シンガポール民間防衛隊(SCDF)は3月3日、2025年に発生した電気自動車(EV)の火災4件のうち、2件が高電圧バッテリーに関連していたと明らかにした。
4件の内訳は、高電圧バッテリーが原因とみられるものが2件、ダッシュボード内の電気部品が原因のものが1件、残る1件はEVのごみ収集車の後部圧縮装置に起因するものであった。2024年のEV火災は1件にとどまっており、2025年は前年から増加した形である。
高電圧バッテリーは、EVを駆動させる主たる充電式電池である。海外の統計では、EV火災は内燃機関車(ICE車)の火災と比べて発生件数自体は少ないとされる。一方で専門家は、ひとたび発生した場合は消火がより困難になる可能性があると指摘する。
EV火災はICE車の火災に比べ、より高温で長時間燃焼する傾向があり、再発火のリスクもある。また、消火活動中に水が使用される場合、車両の電気系統が感電の危険をもたらす可能性もある。

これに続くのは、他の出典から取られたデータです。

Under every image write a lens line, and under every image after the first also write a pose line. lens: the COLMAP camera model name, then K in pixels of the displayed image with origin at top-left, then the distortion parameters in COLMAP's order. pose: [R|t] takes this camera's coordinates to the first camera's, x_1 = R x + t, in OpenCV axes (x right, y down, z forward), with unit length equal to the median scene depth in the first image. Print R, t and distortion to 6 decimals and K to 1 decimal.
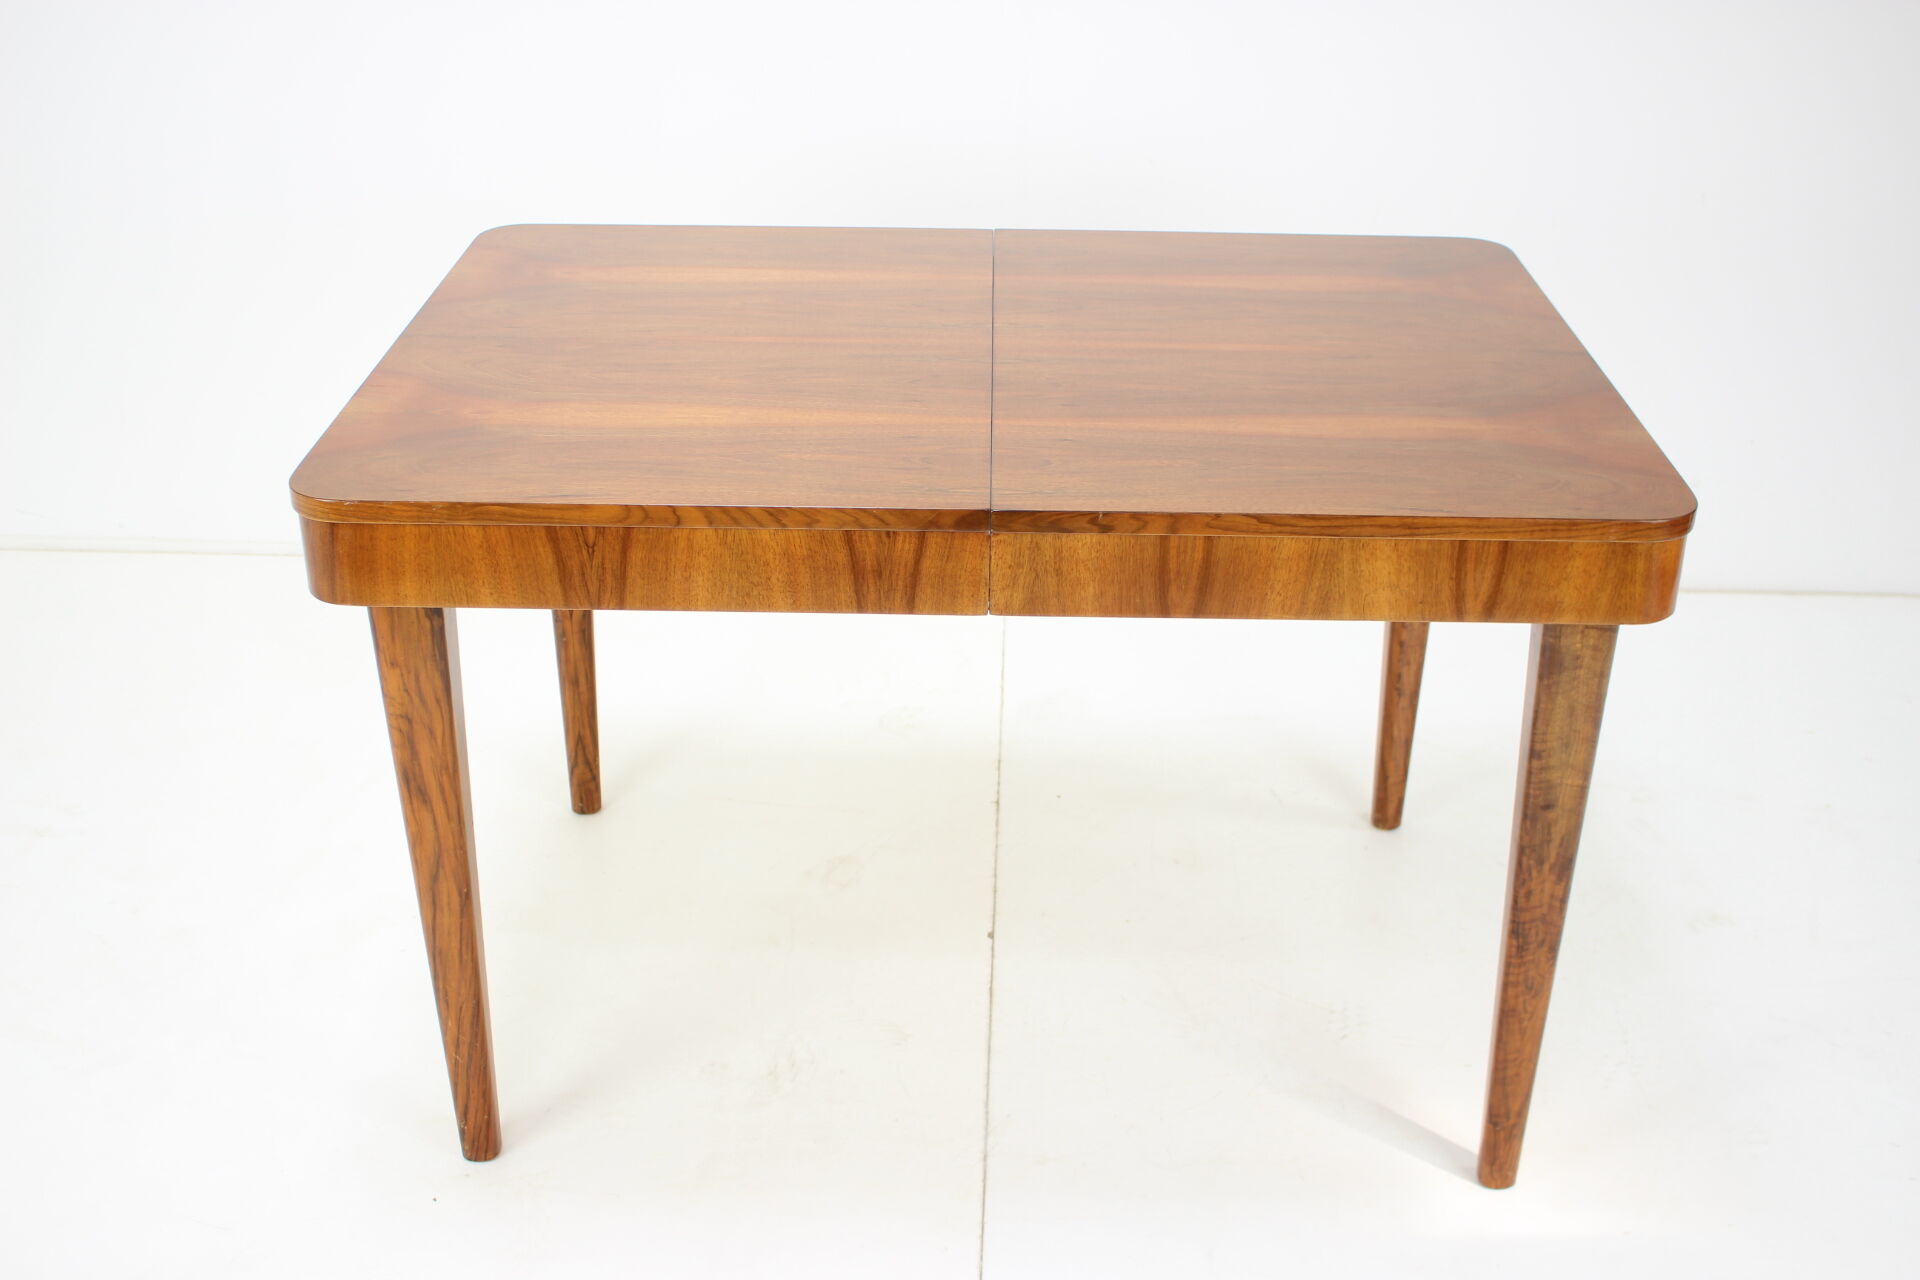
lens RADIAL K [[2201.8, 0, 958.1], [0, 2201.8, 635.7], [0, 0, 1]] dist [-0.078658, 0.000000]
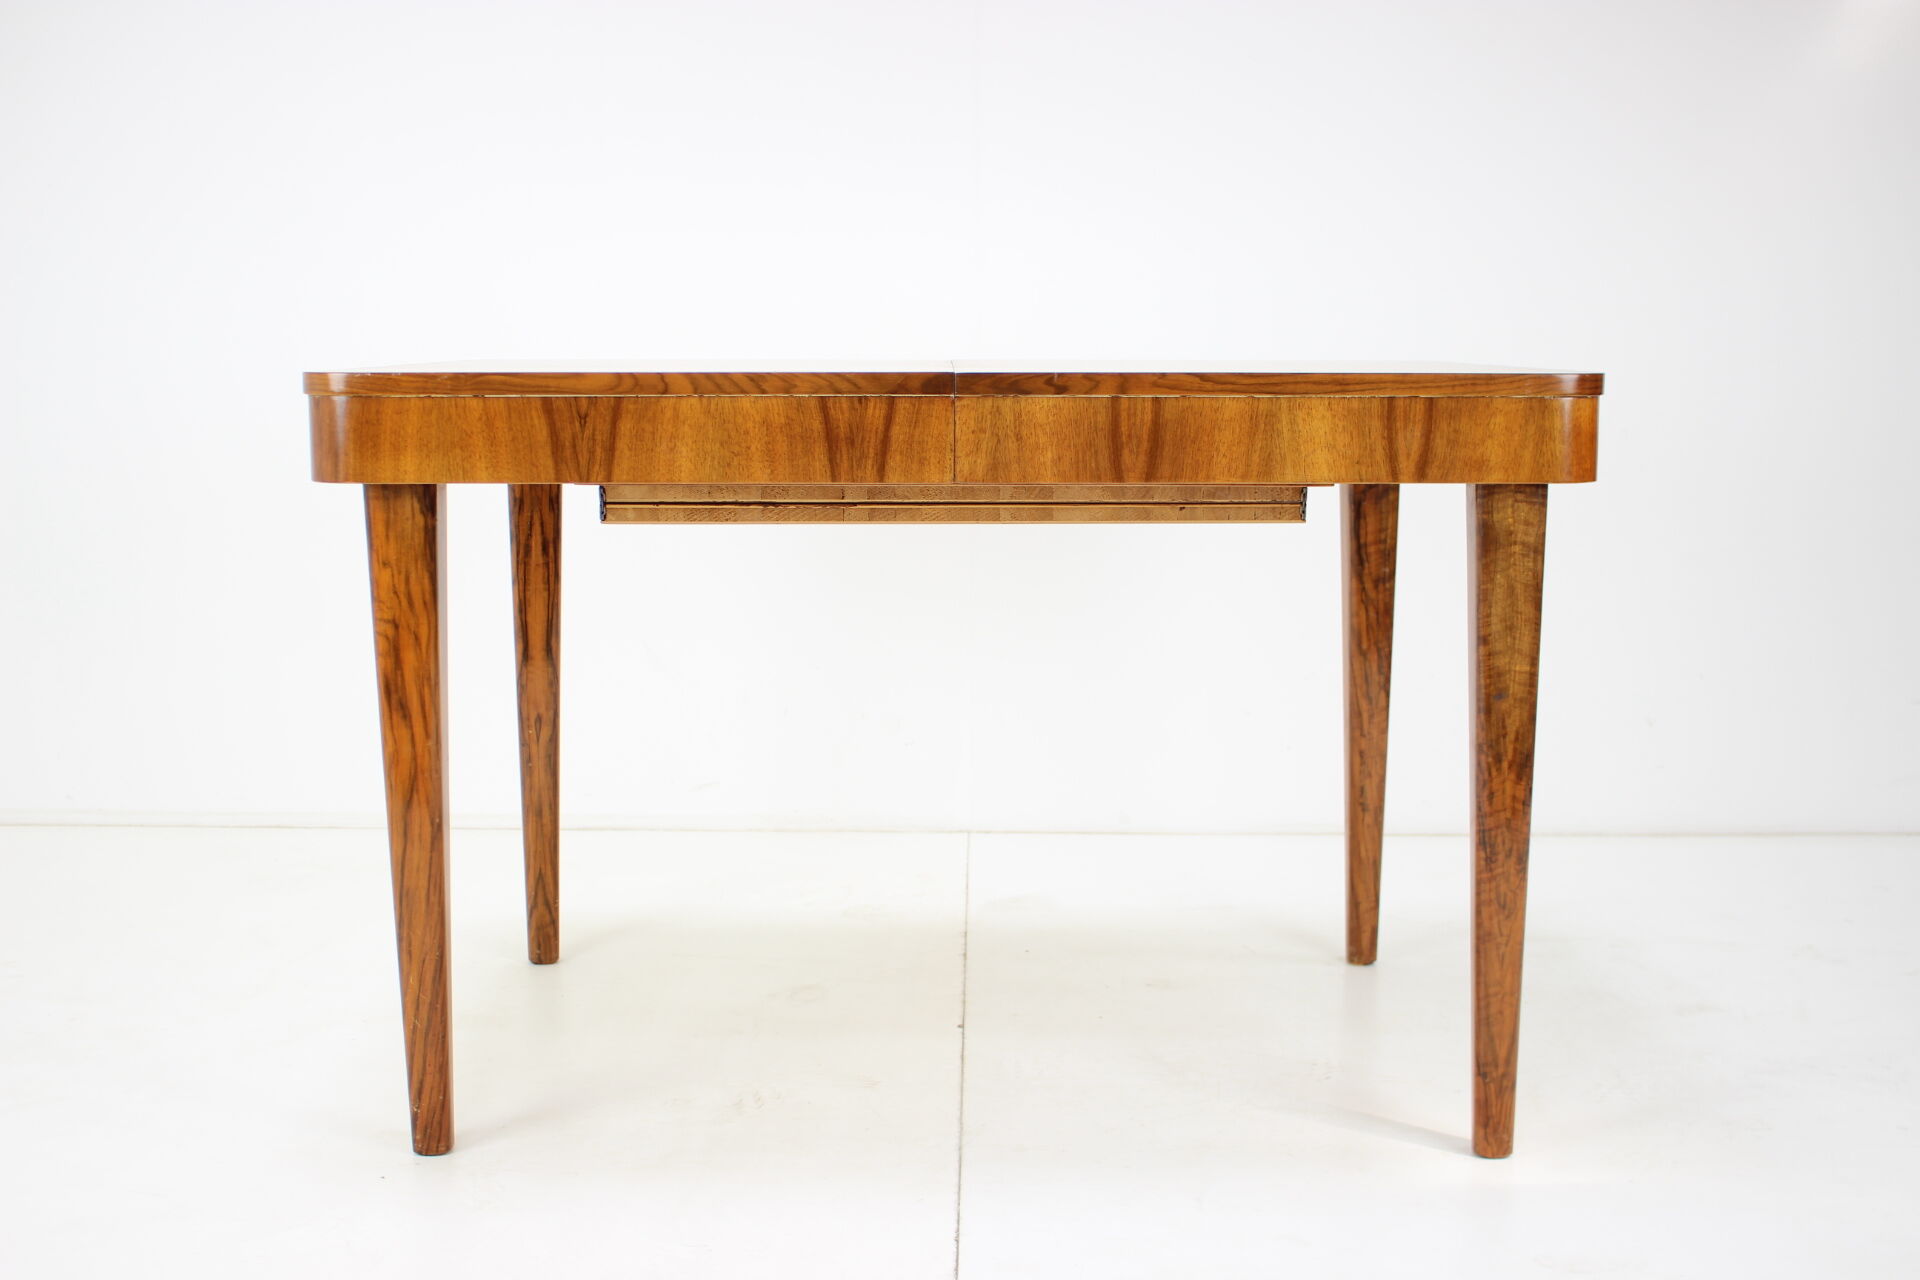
lens RADIAL K [[2360.9, 0, 958.6], [0, 2360.9, 640.2], [0, 0, 1]] dist [-0.059428, 0.000000]
pose [[0.999665, -0.011669, 0.023091, -0.010834], [0.018619, 0.944165, -0.328946, 0.419546], [-0.017963, 0.329266, 0.944066, -0.052062]]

今回の発表は、SCDFが2月11日に年次統計報告書を公表したことを受けたものである。ただし、車種や充電中の発火か駐車中の発火かといった詳細については明らかにしていない。
EV火災の増加は、国内でのEV普及の急拡大を背景としている。電気自動車およびプラグインハイブリッド車の登録台数は、2023年の1万6,926台から2024年は3万3,561台、2025年には5万5,834台へと急増した。これは、陸上交通における内燃機関技術への依存を減らすという政府の方針を反映した動きである。
プラグインハイブリッド車はEV用ウォールチャージャーで充電が可能で、一般的なガソリンハイブリッド車よりも大型の高電圧バッテリーを搭載している。
当局は現在、EVおよびプラグインハイブリッド車について、従来車と異なるナンバープレートを導入する必要があるかどうかを検討している。事故時に専門的な対応が必要な車両を、初動対応者が迅速に識別できるようにすることが目的である。
SCDFは「緊急対応ハンドブック」において、EVが火災に見舞われた場合は車両から少なくとも15メートル離れ、995へ通報するよう呼びかけている。その際、車両のナンバープレート番号または車種名、火災発生箇所(前方ボンネット部、中央部、車体下部など)を簡潔に伝えることが重要であるとしている。